November 17, 2020 ☼ The Print ☼ public policy
An abrupt nationwide ban on firecrackers is a bad idea. It creates noise, smoke and fire, not light. There is a better way.
This is from my weekly column in The Print (2018-2021)
As I write this, there is a continuous stream of firecrackers outside the window of my Bengaluru apartment: relatively subdued in my immediate vicinity compared to previous years, but nevertheless quite vigorous. It is just as well that the Karnataka state government reversed its decision to ban firecrackers — albeit permitting only “green” ones — because it is unlikely that people would have refrained from celebrating Diwali the usual way, and the already overworked police force would have the unhappy task of enforcing a very unpopular rule.
There is little doubt that firecrackers, green or otherwise, add to atmospheric pollution.
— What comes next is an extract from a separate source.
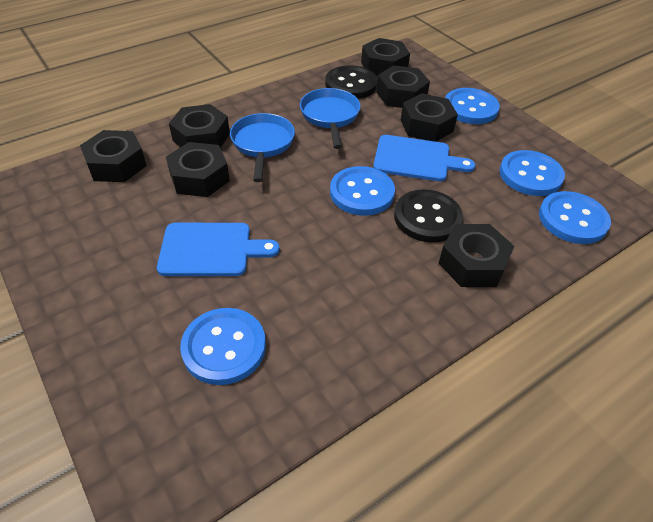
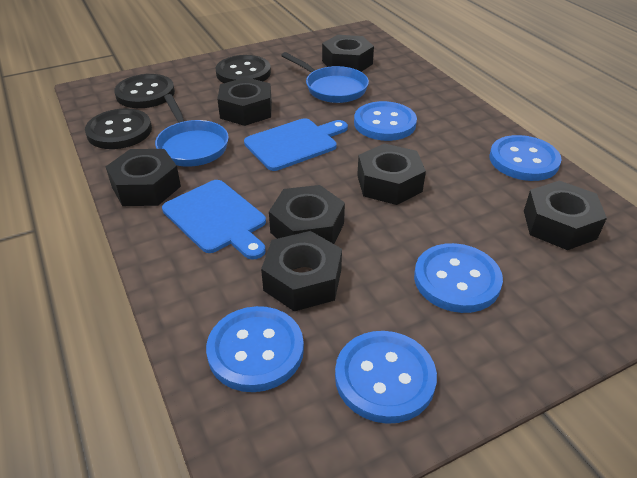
black button: 2 -> 3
They are also a known fire hazard. They terrify animals, and as a dog owner, I have an acute sense of what a harrowing experience it is for them. All of this is true, but it does not follow that a nationwide ban on firecrackers is the answer. Indeed, a blanket ban across India could be counterproductive in other ways, because the unpopularity of the policy energises socially conservative and reactionary politics, shrinking the envelope of freedom and rule-of-law.
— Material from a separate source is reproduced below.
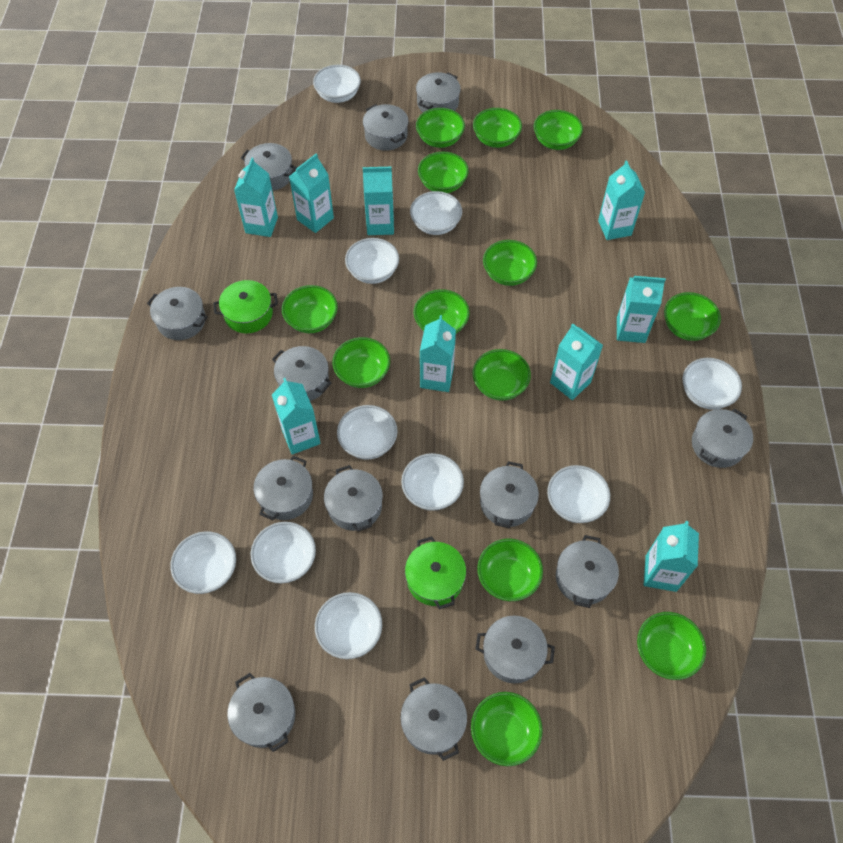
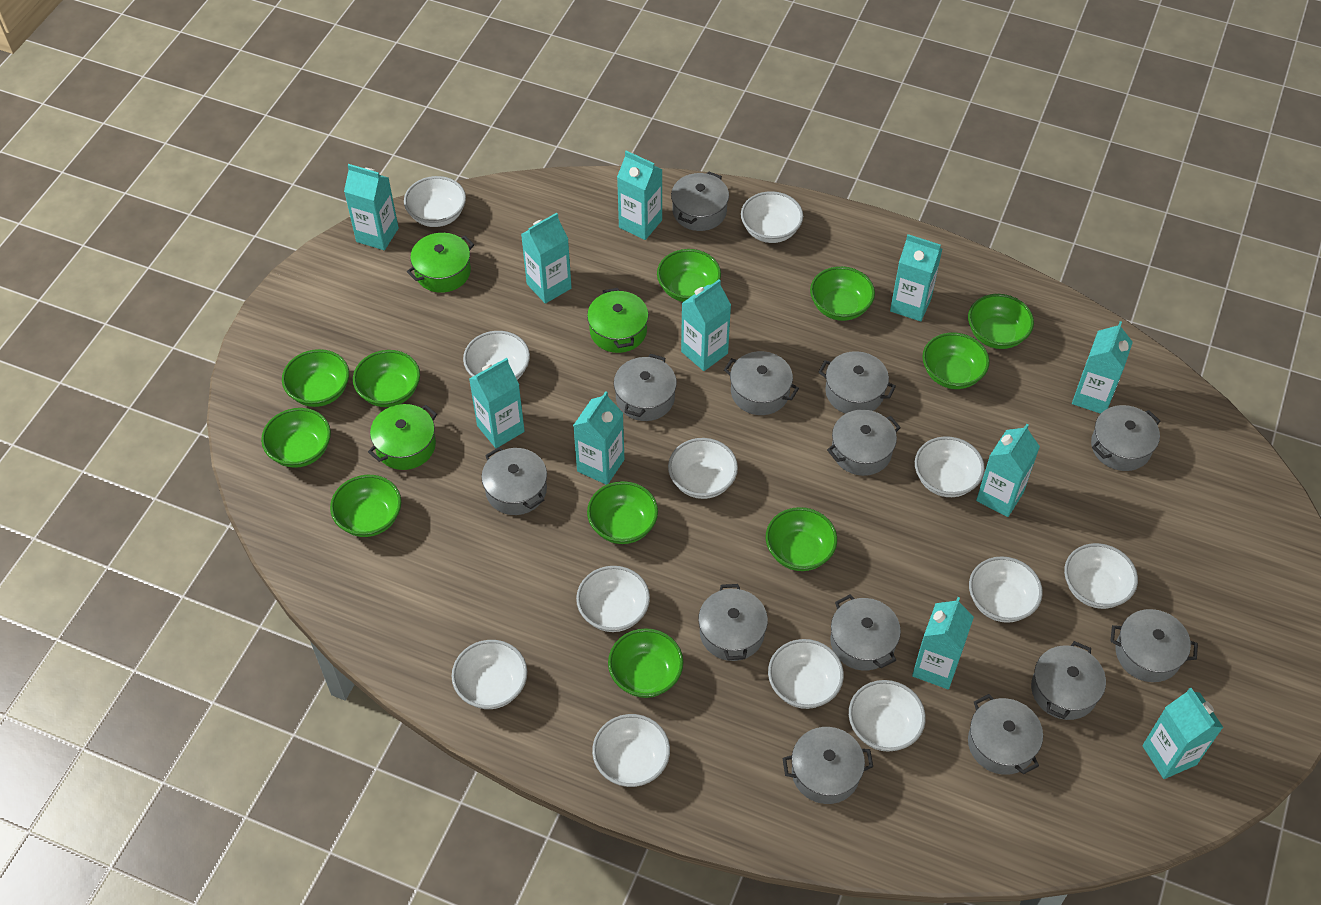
green bowl: 13 -> 11
green pot: 2 -> 3
turquoise carton: 9 -> 11
white bowl: 10 -> 12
The controversy over firecracker policy highlights four bad policymaking habits in India: nationalising, judicialising, moralising, and rushing policies.
New Delhi is not India
Over-centralisation of political power in the Union government, the disproportionate influence of New Delhi in public discourse and pervasiveness of social media turns almost every issue into a national one. The capital’s polluted air is on the minds of media persons, policymakers, politicians and judges, which makes it easy for them to be persuaded that banning firecrackers is obviously necessary. They easily miss the fact that India is a vast country and there are many areas where the air is not as polluted, the space not as populated and the preference for firecrackers not as intense as the national capital. They also miss the fact that a lot of people are dependent on the firecracker industry, and their interests and livelihoods are also legitimate considerations. One-size-fits-all is generally a bad idea for a diverse and plural nation like India, and especially so if the ‘one size’ is that of New Delhi.
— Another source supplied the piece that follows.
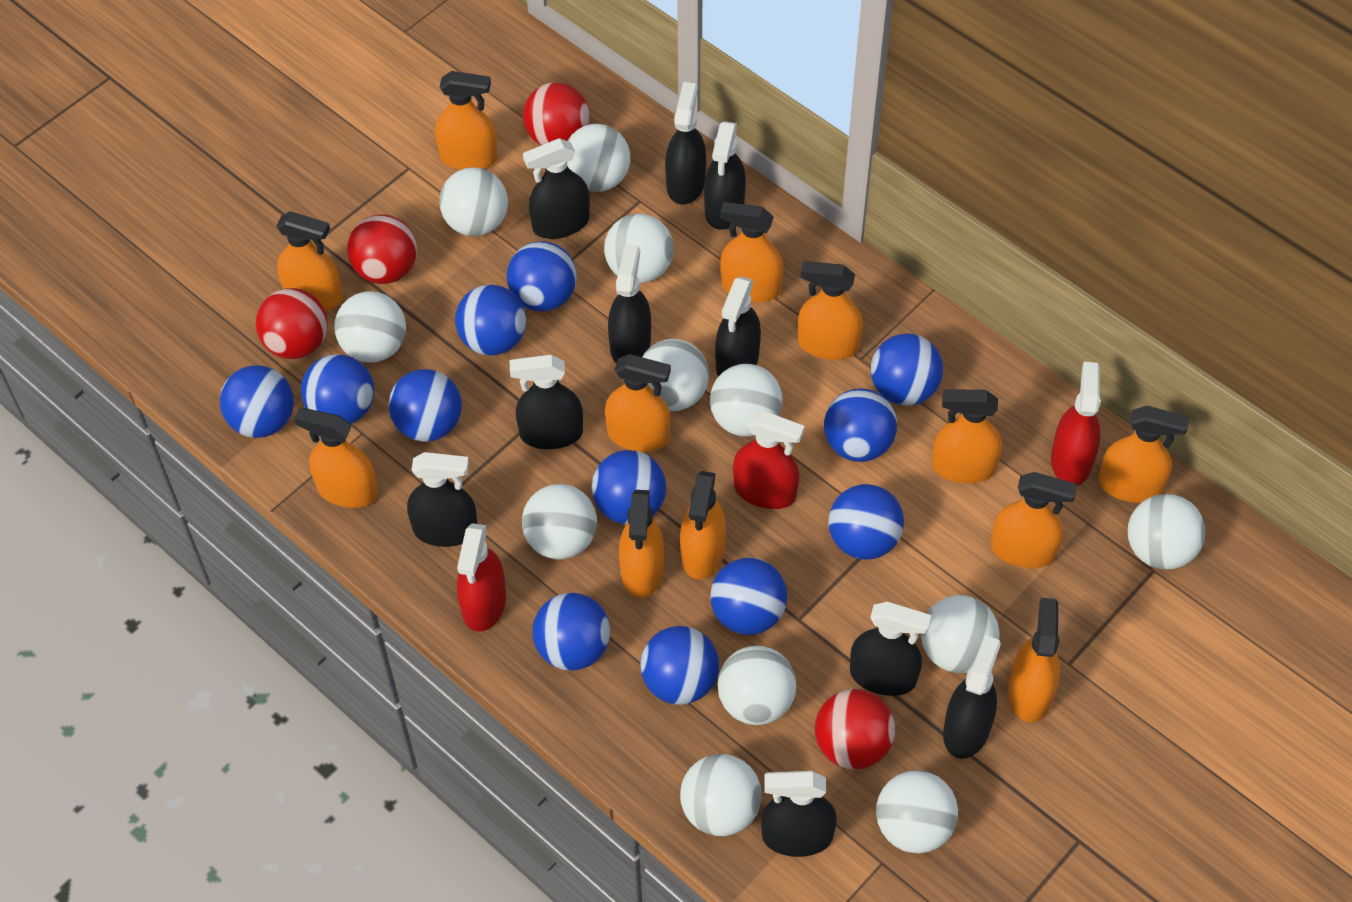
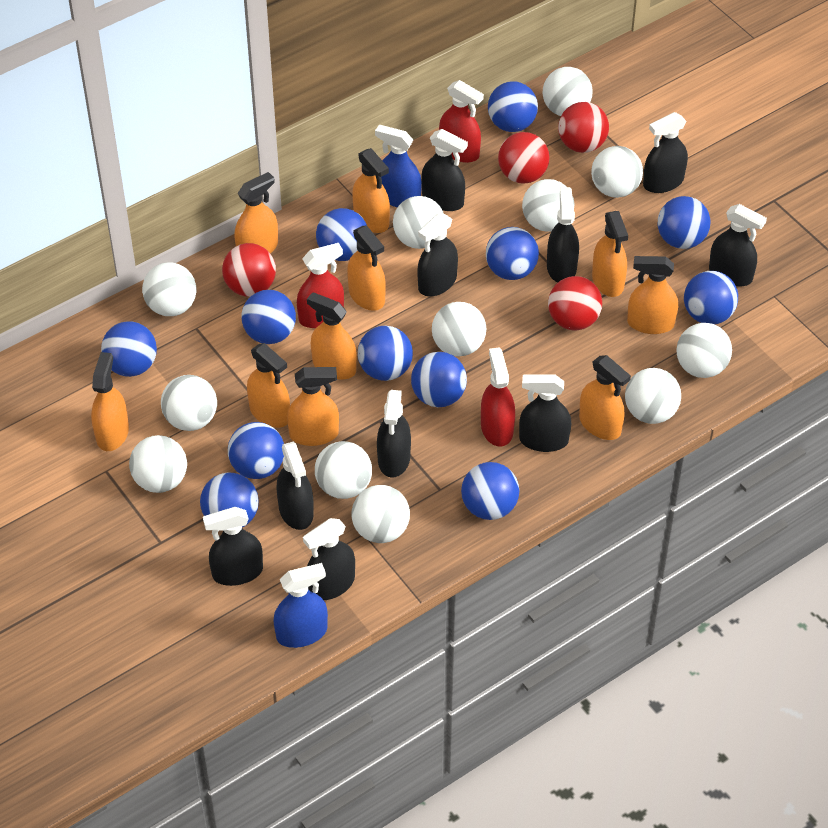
blue spray bottle: 0 -> 2
orange spray bottle: 12 -> 10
That is why it is just as well that state governments are making these decisions. It would be even better if they devolve these decisions to municipalities and panchayats.
Courts are not well placed to make policy
Even if the Union government is not involved in nationalising this particular issue, there is the National Green Tribunal (NGT) and, consequently, the Supreme Court. This also judicialises the issue. Why is judicialisation not a good thing? Because it is blunt and hard to reverse.
Judges seldom take into consideration the economic consequences of their decisions, and unlike politicians and civil servants, they are not publicly accountable for them. It also creates uncertainties, and grey areas feed corruption and strengthen the unscrupulous. The NGT declares where firecrackers are permitted and where not. The Supreme Court has the final say. A few judges are making decisions that thousands of sarpanches, hundreds of mayors and 32-odd chief ministers ought to have made. Worse, elected officials cannot exercise their own policy judgement once the court has given its verdict.
Moralising the matter does not help
The third bad habit is the tendency to moralise policy issues. Lighting firecrackers is not an immoral act, no more than driving a car or taking a flight is. It is best to deal with pollution as a practical issue. It is undesirable because it has negative consequences for air quality and our living environment. The role of public policy would be to minimise pollution. This is best done by changing the incentives of polluters, not passing moral judgements on them. Yet in the popular opposition to Diwali firecrackers, I sense a growing element of moralising, of judging people who make, sell, and light them.
Converting a debate on policy into one of morality turns it into a battle between right and wrong, destroys the middle ground and transforms its politics.
Policies should not be shock treatments
The fourth bad policy habit is the most palpable one: abrupt, drastic decisions that are effective immediately. It is positively undemocratic and unjust to announce a ban on firecrackers a few days before Diwali. There is no time for anyone to make adjustments — manufacturers and dealers are left staring at huge losses and children who had been looking forward to the festival face disappointment. We see this sort of abrupt, nearly whimsical decisions made by government authorities more often than not, and those who do not accept them have to approach the courts, thereby judicialising the matter. It is entirely possible to make clear decisions well in advance, announce an adequate transition time table and help those adversely affected for no fault of their own.
The rest of my The Print columns are here
What would a reasonable firecracker policy look like? First, leave decisions to states and local governments. Second, announce a two to three-year timetable for the transition to less polluting types of firecrackers; with states like Tamil Nadu that produce firecrackers helping the industry make the transition. Third, promote moderation and responsible use of firecrackers, using a mix of public education, taxation and restrictions. If we get rid of our bad policy habits, it is possible in most places in India to both celebrate Diwali with firecrackers and be responsible towards the environment.